A key early task was the addition of an English character set for our text display, which Nagato did, along with provided me with a text dump of all the text needing translation. I got  started by translating all the text as fully as I wanted to, knowing this would not be the text that would be usable in the game. I find it useful to start this way and cut down late rather than work to the constraints as I go. It also meant as we were able to claw back some space later, I could easily refer back to my ideal translation.


To get the ball rolling, Nagato inserted my full-sized translation into the game and compiled it, making a command- line tool which allows me to see by how much (measured in bytes) my text was overflowing. Any overflow at all and the game doesn’t work properly. It would still boot but it was a complete unplayable mess. And boy, was my text over. It initially seemed like I was going to have to match character length to the Japanese. This is incredibly problematic for all sorts of obvious reasons but for some examples of where it’s downright unworkable, consider that _map_ ちず and _key_ かぎ are two characters each in Japanese. MP and KY are hardly very readable, and besides, MP clashes with the move points and KY already stands for other things. Iit was the same for enemy names. Bat, rat and so on were fine but anything over two or three characters and it was a mess of unreadable contractions.


Fortunately, this phase didn’t last long as Nagato worked out that the game checks the byte total for the text but not on a line-by-line basis. Having a game-wide total would have been the most flexible, but it turned out the code is split into four sections, broadly speaking the enemy and item names, battle text, some dialogue, and the ending sequence. Each of these sections has a hard upper limit for how many bytes of text all its lines can contain, but I was able to shorten one line in order to gain space in another in the same section. This greatly improved the readability of enemy and item names.
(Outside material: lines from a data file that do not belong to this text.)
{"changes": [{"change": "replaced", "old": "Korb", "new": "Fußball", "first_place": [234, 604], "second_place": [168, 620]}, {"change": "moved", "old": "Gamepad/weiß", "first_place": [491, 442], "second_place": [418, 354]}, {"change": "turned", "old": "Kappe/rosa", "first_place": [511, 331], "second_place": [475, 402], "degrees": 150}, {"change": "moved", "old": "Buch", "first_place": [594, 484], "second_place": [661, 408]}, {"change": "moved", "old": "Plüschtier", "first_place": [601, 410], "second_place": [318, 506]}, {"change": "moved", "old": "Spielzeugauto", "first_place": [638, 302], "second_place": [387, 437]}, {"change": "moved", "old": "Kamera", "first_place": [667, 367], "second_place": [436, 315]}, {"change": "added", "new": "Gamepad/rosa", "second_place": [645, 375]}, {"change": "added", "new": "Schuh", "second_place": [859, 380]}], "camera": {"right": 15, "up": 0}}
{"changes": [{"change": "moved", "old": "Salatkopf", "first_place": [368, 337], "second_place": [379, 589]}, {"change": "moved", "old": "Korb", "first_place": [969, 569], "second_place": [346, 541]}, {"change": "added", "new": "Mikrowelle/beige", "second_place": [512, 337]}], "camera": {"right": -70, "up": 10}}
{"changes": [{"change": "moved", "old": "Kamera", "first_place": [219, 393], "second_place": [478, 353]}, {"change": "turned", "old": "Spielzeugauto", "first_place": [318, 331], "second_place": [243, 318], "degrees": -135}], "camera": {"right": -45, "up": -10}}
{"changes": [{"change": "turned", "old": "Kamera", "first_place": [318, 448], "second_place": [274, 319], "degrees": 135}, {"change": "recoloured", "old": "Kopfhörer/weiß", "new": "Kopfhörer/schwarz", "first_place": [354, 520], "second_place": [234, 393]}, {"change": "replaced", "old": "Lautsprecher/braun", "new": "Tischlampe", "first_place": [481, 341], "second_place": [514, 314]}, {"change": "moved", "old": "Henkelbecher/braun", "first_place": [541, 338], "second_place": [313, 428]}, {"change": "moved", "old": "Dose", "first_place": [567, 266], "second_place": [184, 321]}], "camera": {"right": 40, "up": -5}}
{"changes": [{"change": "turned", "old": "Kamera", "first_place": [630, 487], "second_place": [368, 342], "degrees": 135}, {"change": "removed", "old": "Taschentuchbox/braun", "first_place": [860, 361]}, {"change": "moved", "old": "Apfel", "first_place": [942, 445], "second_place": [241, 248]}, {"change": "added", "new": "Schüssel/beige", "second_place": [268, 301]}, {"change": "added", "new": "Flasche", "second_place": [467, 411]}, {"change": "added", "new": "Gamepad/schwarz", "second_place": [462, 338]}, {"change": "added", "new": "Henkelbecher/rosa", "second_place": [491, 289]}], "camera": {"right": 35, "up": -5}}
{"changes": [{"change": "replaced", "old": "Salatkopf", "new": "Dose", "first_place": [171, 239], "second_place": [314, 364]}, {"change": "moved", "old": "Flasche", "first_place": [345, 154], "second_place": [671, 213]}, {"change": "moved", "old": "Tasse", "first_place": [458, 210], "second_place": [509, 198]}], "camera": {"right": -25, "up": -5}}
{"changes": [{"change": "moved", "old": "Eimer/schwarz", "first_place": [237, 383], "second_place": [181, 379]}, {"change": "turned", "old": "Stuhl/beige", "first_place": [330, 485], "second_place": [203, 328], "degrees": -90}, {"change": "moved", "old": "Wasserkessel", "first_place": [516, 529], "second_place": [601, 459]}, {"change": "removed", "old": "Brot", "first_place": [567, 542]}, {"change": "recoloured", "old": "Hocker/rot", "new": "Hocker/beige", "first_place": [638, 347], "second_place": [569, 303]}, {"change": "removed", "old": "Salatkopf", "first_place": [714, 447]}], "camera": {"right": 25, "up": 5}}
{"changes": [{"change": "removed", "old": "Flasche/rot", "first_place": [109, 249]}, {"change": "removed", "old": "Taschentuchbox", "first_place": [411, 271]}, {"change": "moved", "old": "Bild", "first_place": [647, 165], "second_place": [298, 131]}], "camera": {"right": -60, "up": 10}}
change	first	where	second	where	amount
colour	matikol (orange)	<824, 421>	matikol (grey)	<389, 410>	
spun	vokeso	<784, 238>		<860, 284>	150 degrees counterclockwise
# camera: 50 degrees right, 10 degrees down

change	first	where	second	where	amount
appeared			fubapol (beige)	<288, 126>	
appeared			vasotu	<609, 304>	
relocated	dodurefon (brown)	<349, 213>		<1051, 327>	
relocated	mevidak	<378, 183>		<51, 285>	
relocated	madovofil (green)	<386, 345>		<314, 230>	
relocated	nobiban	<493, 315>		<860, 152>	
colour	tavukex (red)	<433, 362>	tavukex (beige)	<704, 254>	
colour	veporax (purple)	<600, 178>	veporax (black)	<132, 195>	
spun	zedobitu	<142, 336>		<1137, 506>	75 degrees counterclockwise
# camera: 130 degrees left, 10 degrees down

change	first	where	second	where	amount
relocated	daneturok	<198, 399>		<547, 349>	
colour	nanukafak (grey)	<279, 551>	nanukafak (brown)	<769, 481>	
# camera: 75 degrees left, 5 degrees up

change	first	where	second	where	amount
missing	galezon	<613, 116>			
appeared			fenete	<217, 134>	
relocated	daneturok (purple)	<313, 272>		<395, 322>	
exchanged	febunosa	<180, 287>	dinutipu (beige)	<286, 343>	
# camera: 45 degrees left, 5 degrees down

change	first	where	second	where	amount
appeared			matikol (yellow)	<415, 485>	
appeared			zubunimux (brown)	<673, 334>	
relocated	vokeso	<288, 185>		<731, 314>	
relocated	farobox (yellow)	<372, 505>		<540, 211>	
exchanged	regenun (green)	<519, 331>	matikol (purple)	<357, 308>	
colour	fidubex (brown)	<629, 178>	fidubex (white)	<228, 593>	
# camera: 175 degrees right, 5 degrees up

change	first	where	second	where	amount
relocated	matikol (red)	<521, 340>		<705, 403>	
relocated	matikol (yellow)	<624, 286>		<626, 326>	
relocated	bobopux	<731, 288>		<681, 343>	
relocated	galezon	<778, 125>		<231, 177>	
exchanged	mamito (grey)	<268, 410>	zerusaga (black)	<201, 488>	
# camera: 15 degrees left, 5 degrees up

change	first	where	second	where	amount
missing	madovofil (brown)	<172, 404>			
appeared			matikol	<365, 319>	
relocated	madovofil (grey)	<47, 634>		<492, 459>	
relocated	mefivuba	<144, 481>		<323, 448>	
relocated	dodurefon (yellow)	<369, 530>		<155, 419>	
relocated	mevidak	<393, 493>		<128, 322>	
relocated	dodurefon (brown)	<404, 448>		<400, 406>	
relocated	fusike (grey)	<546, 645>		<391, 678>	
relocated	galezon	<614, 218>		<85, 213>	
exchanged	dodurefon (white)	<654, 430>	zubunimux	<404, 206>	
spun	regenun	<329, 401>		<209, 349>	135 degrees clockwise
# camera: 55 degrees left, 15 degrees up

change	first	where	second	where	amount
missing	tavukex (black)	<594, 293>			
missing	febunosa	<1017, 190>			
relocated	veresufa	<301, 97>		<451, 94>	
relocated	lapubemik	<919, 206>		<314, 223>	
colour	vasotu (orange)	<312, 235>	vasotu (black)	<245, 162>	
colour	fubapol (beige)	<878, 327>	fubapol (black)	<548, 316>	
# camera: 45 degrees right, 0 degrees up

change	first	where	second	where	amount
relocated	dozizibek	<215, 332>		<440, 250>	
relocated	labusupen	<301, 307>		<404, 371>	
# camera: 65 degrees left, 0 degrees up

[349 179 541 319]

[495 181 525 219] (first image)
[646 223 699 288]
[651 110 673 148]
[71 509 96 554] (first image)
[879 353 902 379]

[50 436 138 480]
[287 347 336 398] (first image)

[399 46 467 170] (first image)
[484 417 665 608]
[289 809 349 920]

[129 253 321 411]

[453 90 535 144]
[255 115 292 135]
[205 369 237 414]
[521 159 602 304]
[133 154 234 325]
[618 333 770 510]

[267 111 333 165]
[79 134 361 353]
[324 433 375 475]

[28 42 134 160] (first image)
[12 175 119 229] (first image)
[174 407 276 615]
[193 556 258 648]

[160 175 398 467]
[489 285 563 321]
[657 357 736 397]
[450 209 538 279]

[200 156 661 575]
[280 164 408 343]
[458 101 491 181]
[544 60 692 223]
The process of finding text that needed to be expanded for comprehensibility led us to the idea of adding icon glyphs. Since the game code has space for 60-odd Japanese characters and punctuation to be displayed and our character set wasn’t using all that space, we could use the blanks to create small letter-sized icons that could stand for longer words. For example, you can find new weapons and armour and the length restrictions made the names pretty unreadable - what should have been Shinobi Katana or Demon Sword were getting shortened to NinjBld and DmnBld. Since there wasn’t space to add lowercase letters, these were even worse as without CamelCaps they just read as NINJBLD and DMNBLD or what have you.


To solve this, I designed some monochrome 8x8 icons for a sword, armour piece, mask and key and since each of those was one byte, the equivalent of a single letter, the space savings started adding up and I could use the free bytes clawed back this way to expand other text lines that were suffering in terms of readability or context due to their constricted size.


Another way we saved some space was taking some key terms like the castle names (there’s more than one castle to explore!) and some longish words like _poison_ which were causing issues, and designing glyphs that crammed two letters into the space of one, which we used specifically to replace these words. This let us cut those words down by half in terms of byte usage while keeping the full name - for example if you get an item with Suzaku in the name while in Suzaku castle, you need that to read the same in order to make the connection. The first-pass version SuzBld wasn’t really cutting it.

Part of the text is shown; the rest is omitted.